Born To Run, however, is not about blaming anyone or exacting revenge for the sufferings of the past. It is, instead, a genuine attempt by Springsteen to give himself a chance to understand his father, and also himself. As soon as he realizes that he does not want to focus on the bitterness, he feels a load lift off his chest. The best passages are the ones where he writes about the man who affected him so deeply that he formed a band, left New Jersey, and performed ceaselessly for nights in a row, to the point of exhaustion. Springsteen describes a dream he had when Doug died. He spots his father in the sea of faces in the audience at one of his shows; he gets off the stage and crouches down next to his father, "and for a moment, we both watch the man on fire onstage".

There is no escaping the fact that Springsteen over-writes the book in many places.
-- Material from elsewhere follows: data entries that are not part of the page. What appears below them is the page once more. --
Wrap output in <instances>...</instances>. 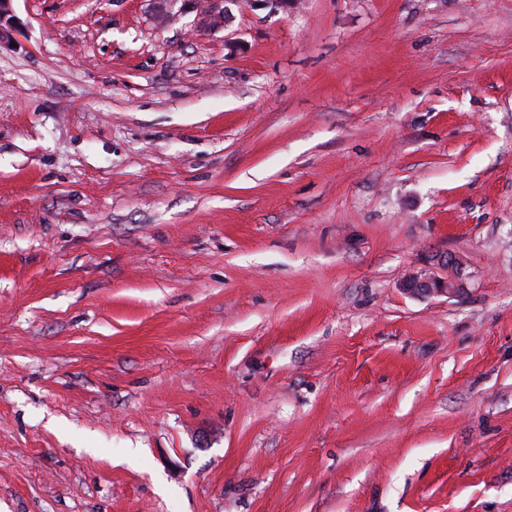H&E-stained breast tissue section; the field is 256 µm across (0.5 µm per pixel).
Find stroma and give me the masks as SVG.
Masks as SVG:
<instances>
[{
	"label": "stroma",
	"mask_w": 512,
	"mask_h": 512,
	"mask_svg": "<svg viewBox=\"0 0 512 512\" xmlns=\"http://www.w3.org/2000/svg\"><path fill=\"white\" fill-rule=\"evenodd\" d=\"M11 8L0 512H512V0ZM437 265L446 270V276L430 271L422 270L414 273L403 284L402 289L414 296L429 298L434 296H451L459 291L456 283V275L460 266V258L451 252L436 255Z\"/></svg>",
	"instance_id": "obj_1"
}]
</instances>
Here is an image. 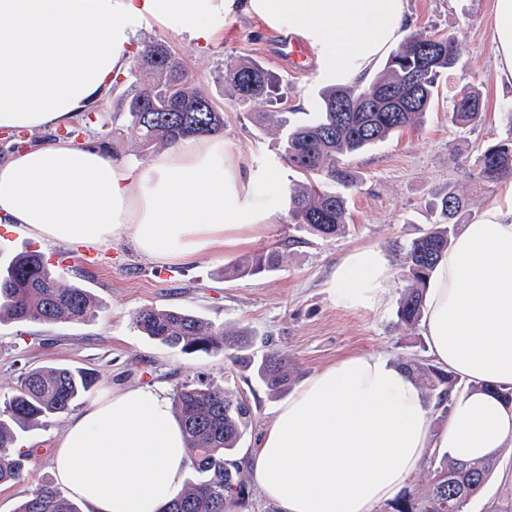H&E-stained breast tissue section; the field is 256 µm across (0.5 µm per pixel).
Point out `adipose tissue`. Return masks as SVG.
I'll return each mask as SVG.
<instances>
[{
  "label": "adipose tissue",
  "instance_id": "ef3b65f1",
  "mask_svg": "<svg viewBox=\"0 0 512 512\" xmlns=\"http://www.w3.org/2000/svg\"><path fill=\"white\" fill-rule=\"evenodd\" d=\"M246 15L317 50L328 81L370 73L408 32L406 0H0V131L51 130L0 162V216L43 245L100 249L129 240L159 266L247 250L276 223V170L254 168L221 135L187 136L145 165L67 134L125 77L158 25L213 43ZM498 79L512 85V0H496ZM394 269L374 248L349 251L327 292L344 309H386ZM420 326L436 363L464 388L444 429L423 390L381 354H353L311 376L275 411L249 472L279 512H376L427 452L484 458L512 446V182L462 226L437 262ZM186 441L155 387L112 391L66 422L54 476L86 512H165L183 487Z\"/></svg>",
  "mask_w": 512,
  "mask_h": 512
}]
</instances>
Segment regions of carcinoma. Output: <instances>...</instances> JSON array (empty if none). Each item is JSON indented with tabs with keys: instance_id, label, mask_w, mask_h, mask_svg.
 Masks as SVG:
<instances>
[{
	"instance_id": "obj_1",
	"label": "carcinoma",
	"mask_w": 512,
	"mask_h": 512,
	"mask_svg": "<svg viewBox=\"0 0 512 512\" xmlns=\"http://www.w3.org/2000/svg\"><path fill=\"white\" fill-rule=\"evenodd\" d=\"M143 61L130 71L133 81L125 95L126 129L138 140V149L167 147L191 134L224 133V114L175 112L173 108L202 100L211 101L180 60L163 43L150 42ZM461 48L450 37L409 35L389 55L383 69L366 86L331 84L320 94L311 119L291 124L268 112L257 121L281 136L288 166L304 181L288 187V222L299 224L323 238L345 232L348 192L356 187L353 171L344 161L362 149L387 140L394 133L421 124L423 116L439 101L438 78L460 59ZM272 76L252 61L225 66L224 83L230 100L249 106L266 100ZM479 91L464 85L453 95L452 122L466 128L481 120ZM512 178V113H506L505 137L475 159L472 181L476 188ZM473 204V193L450 183L440 196L439 221L429 225L396 255L406 281L396 310L397 327L411 331L420 322L430 271L448 249L459 218ZM283 255L276 249L239 261L225 273L245 280L277 270ZM95 308L90 293L70 287L50 270L43 255L27 252L0 268V320L15 322L78 323ZM136 328L156 343L184 354L203 352L230 358L244 351L250 332L245 328L217 327L186 310L144 308L134 317ZM258 380L269 394L286 393L295 377L288 357L269 352L249 359ZM407 370L433 404L437 419L448 418L449 398L461 389L451 372L403 357ZM96 377L82 368L44 366L25 372L10 396L0 402V484L24 479L30 451L16 448L18 431L43 419L73 410L95 386ZM173 408L186 436L194 480L168 508V512H226L243 504L247 476L236 458L243 429L251 421V408L240 396L212 383L187 382L174 394ZM502 452L475 461H461L449 452L435 450L421 469V489L404 490L387 503V512H468L470 502L491 481ZM17 512H79L74 502L51 482L39 485Z\"/></svg>"
}]
</instances>
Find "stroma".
I'll return each mask as SVG.
<instances>
[{
	"label": "stroma",
	"instance_id": "35a3bbf8",
	"mask_svg": "<svg viewBox=\"0 0 512 512\" xmlns=\"http://www.w3.org/2000/svg\"><path fill=\"white\" fill-rule=\"evenodd\" d=\"M495 0H407L411 29L454 38L462 56L440 80V101L425 121L387 141L352 155L348 164L358 177L349 200L348 228L335 238H323L279 218L268 236L256 241L251 253L277 247L282 266L247 280L226 277L224 269L239 261L236 253L200 255L191 264L158 266L141 257L126 242L102 250L73 249L66 244L39 248L18 225L0 219V265L24 251L42 249L63 283L90 291L96 303L92 316L79 323H0V398L7 397L19 376L33 368L64 365L93 371L98 382L79 403L88 408L106 392L135 386L160 388L174 395L182 384L203 378L242 396L252 408L237 454L248 456L279 404L245 364L221 355H186L143 336L134 324L145 307L190 311L217 326L245 327L254 335L255 355L276 350L296 367L295 386L337 360L359 352L381 353L397 360L408 355L430 360L421 330L395 327V310L379 313L340 309L324 283L336 262L350 249L372 247L395 257L400 246L417 237L438 218L436 202L455 183L467 188L474 158L504 136L501 105L506 102L497 84L491 43ZM141 42L167 43L183 60L224 113V134L238 141L248 160L275 167L283 182L296 179L282 158L275 135L259 127L254 112L289 107L291 121L309 119L324 85L317 60L295 69L272 58L274 31L241 16L228 23L218 40L197 45L152 26L139 32ZM235 59L258 63L278 79L269 101L252 108L228 103L224 67ZM478 88L484 111L475 126L460 129L448 118V102L463 85ZM124 85L108 94L75 123L112 153L139 164L150 153L140 152L125 130L120 111ZM64 418H51L22 433L23 446L33 455L24 481L0 486V512L15 508L40 484L53 480L54 445ZM512 505V451L502 453L499 468L468 512H489L491 506Z\"/></svg>",
	"mask_w": 512,
	"mask_h": 512
}]
</instances>
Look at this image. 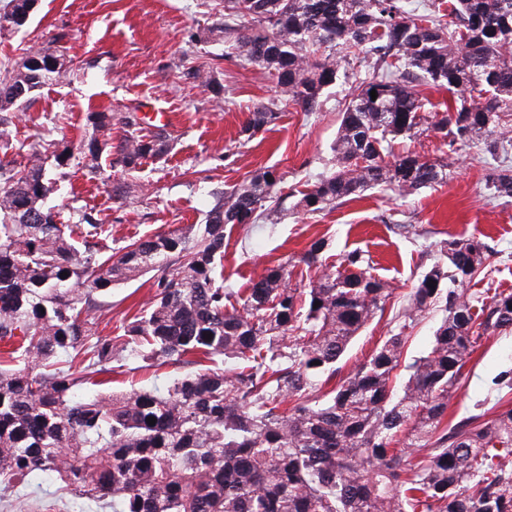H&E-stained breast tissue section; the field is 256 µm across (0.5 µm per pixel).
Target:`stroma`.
<instances>
[{"label": "stroma", "instance_id": "1", "mask_svg": "<svg viewBox=\"0 0 512 512\" xmlns=\"http://www.w3.org/2000/svg\"><path fill=\"white\" fill-rule=\"evenodd\" d=\"M219 0H40L26 26L0 34V70L16 66L26 50L67 35L70 69L49 82L34 101L16 112L10 138L27 151L51 139L57 149H75L97 137L85 120L89 112H164L170 150L145 160L135 173L99 161L98 173L85 164L50 170L54 190L48 202L63 223L93 213L111 224L113 251L168 229L206 220L214 190H230L260 169L282 176L277 223L236 226L224 232V285L248 287L265 268L297 261L316 239L326 240L330 264L348 251L369 256L375 274L391 290L382 317L373 319L341 363L340 376L369 357L391 329L421 274L438 258L448 236L477 237L493 252L491 272L468 286L471 298L512 292V200L493 197L486 180L494 170L512 166V153L494 158L478 149L449 153L425 133L401 147L447 165L445 183L401 196L372 190L316 214L295 207L297 193L315 184L334 163L331 147L341 120L347 85L331 89L320 111L288 105L278 124L253 138L240 129L254 108L279 103L280 93L268 72L243 56L229 55L219 28ZM202 69L223 85L221 96L190 79ZM144 275L112 288L111 306L100 316L99 332L116 335L153 294ZM512 368V333L485 336L448 399V418L474 414L477 403L493 407L499 398L498 373ZM55 512H109L58 491L49 478L28 481L0 496V512H32L39 501Z\"/></svg>", "mask_w": 512, "mask_h": 512}]
</instances>
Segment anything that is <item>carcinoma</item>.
I'll return each mask as SVG.
<instances>
[{"label":"carcinoma","mask_w":512,"mask_h":512,"mask_svg":"<svg viewBox=\"0 0 512 512\" xmlns=\"http://www.w3.org/2000/svg\"><path fill=\"white\" fill-rule=\"evenodd\" d=\"M448 3L443 23L407 13L401 0H224L220 32L305 112L340 79L332 50L375 59L373 77L347 75L332 146L341 168L301 192L296 207L315 214L377 187L406 195L445 181L446 165L394 152L397 140L426 131L450 153L512 148V0ZM29 10L30 0H8L0 31L26 25ZM63 40L4 69L0 126L61 75L28 58L64 54ZM428 81L456 98L425 116L418 86ZM280 119L258 107L240 134L250 139ZM86 121L112 129L110 112ZM120 122L127 135L117 145L93 139L79 153L94 162L111 155L131 173L168 152L164 132L139 128L130 113ZM47 148L23 163L0 160V489L49 474L112 512H512V399L490 420L448 421V397L484 336L512 331V292L465 299L490 258L481 239L441 240L397 332L324 392L390 292L359 250L334 273L294 282L296 267L326 265L322 239L296 263L266 269L243 295L224 288V230L274 223L276 169L215 193L198 229L159 232L116 257L105 255L109 225L88 213L61 224L45 207L46 160L63 167L74 157ZM490 186L512 198V169ZM145 273L155 288L146 307L123 334L100 335V297ZM433 309L441 318L430 347L406 359L404 331ZM131 361L198 369L161 390L104 387L99 376Z\"/></svg>","instance_id":"carcinoma-1"}]
</instances>
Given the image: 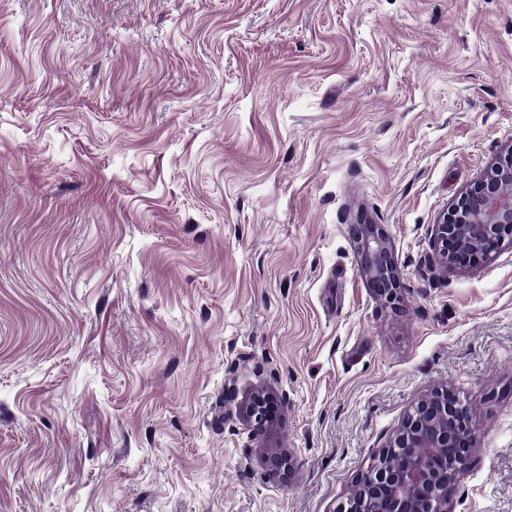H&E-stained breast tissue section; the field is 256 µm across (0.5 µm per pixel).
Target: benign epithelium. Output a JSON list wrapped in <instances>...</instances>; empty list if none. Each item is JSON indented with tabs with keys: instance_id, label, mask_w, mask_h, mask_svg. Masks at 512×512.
I'll list each match as a JSON object with an SVG mask.
<instances>
[{
	"instance_id": "7a95c632",
	"label": "benign epithelium",
	"mask_w": 512,
	"mask_h": 512,
	"mask_svg": "<svg viewBox=\"0 0 512 512\" xmlns=\"http://www.w3.org/2000/svg\"><path fill=\"white\" fill-rule=\"evenodd\" d=\"M362 278L384 303L400 300L403 283L384 226L364 214L351 225ZM432 274L481 266L512 244V144L467 186L431 225ZM270 393L251 392L245 415L260 431L276 409ZM475 443L469 402L452 387L422 396L379 457L354 482L337 512H452L449 493L465 471Z\"/></svg>"
}]
</instances>
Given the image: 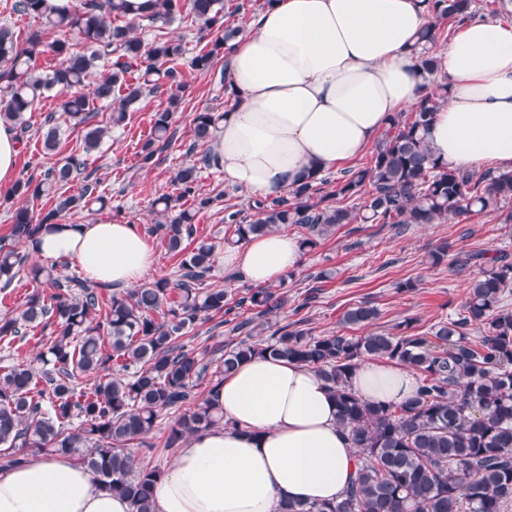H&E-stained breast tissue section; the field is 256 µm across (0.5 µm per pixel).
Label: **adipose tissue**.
<instances>
[{"instance_id": "obj_1", "label": "adipose tissue", "mask_w": 512, "mask_h": 512, "mask_svg": "<svg viewBox=\"0 0 512 512\" xmlns=\"http://www.w3.org/2000/svg\"><path fill=\"white\" fill-rule=\"evenodd\" d=\"M429 21L424 0H271L244 20L247 36L226 53L233 106L214 140L225 183L272 198L368 150L426 92L414 47ZM433 54L448 77L427 136L435 156L461 170H512V23L467 21ZM26 248L117 288L155 263L151 241L116 218L56 224ZM224 265L263 287L297 271L302 250L283 226L250 236ZM346 383L369 403L400 405L419 377L375 359L357 362ZM215 402L224 426L178 448L155 490L157 512H281L342 498L360 453L315 368L253 357L225 374ZM97 481L70 458L36 456L0 472V512H131Z\"/></svg>"}]
</instances>
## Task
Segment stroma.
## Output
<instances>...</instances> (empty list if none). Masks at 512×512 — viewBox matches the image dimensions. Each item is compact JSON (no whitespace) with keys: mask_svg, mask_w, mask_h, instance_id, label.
<instances>
[{"mask_svg":"<svg viewBox=\"0 0 512 512\" xmlns=\"http://www.w3.org/2000/svg\"><path fill=\"white\" fill-rule=\"evenodd\" d=\"M185 76L187 84L174 117L176 135L160 165L147 171L138 169L136 153L149 133L152 114L167 104L163 96L146 98L130 123L112 131L101 149L88 157L89 168L100 180V191L112 199V216L132 221L147 236H151L156 222L152 201L172 193L174 172L196 158L190 150L194 112L228 107L219 73L189 70ZM54 108L53 100L46 99L32 112L29 130L20 143L16 175L43 173L55 163L58 154L79 145V132L69 130L58 153L44 151L39 129ZM199 183L202 193L222 195L223 204L198 214L196 233L223 239L225 206L247 209L250 195L226 190L222 172L214 168L202 170ZM444 241L453 255L470 251H483L490 256L500 251L512 254V231L505 228L496 211L463 214L438 224H414L401 237L392 236L375 224H348L315 250L304 253L302 266L288 279V306L276 320L282 324L294 320L293 308L303 301L315 276L332 269L335 279L324 283L318 302L305 311L314 335H349V328L341 323L342 315L363 301L372 302L379 310L373 324L375 331H392L407 319L419 331H428L438 321L456 316L469 279L479 273L475 267L456 270L448 262L430 266V251ZM407 280L413 282L412 290L401 289V282Z\"/></svg>","mask_w":512,"mask_h":512,"instance_id":"stroma-1","label":"stroma"}]
</instances>
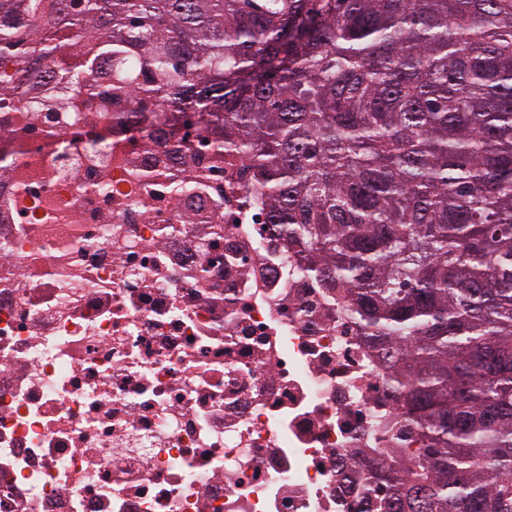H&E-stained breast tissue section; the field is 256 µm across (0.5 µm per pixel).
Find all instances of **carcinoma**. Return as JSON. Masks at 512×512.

Too many words and exclamation marks pile upon one another, and entire sentences are in capital letters. (It is evident that there was no ghostwriter.) Eventually, though, this ceases to matter. If anything, it becomes like the run-up to the performance of one of his explosive songs. He tells stories about himself with disarming self-deprecation, and some scenes pack a real emotional punch, such as the passage concerning his terse reconciliation with his father, and the description of the way he dealt with the death of Clarence Clemons, the saxophone player who was also his friend. With Born to Run, Springsteen has confronted and called a truce with his past, and he acknowledges that, in spite of his best efforts to leave the ties of family and Freehold behind, he never escaped them, for they made him what he is - "one of the best" at what he does.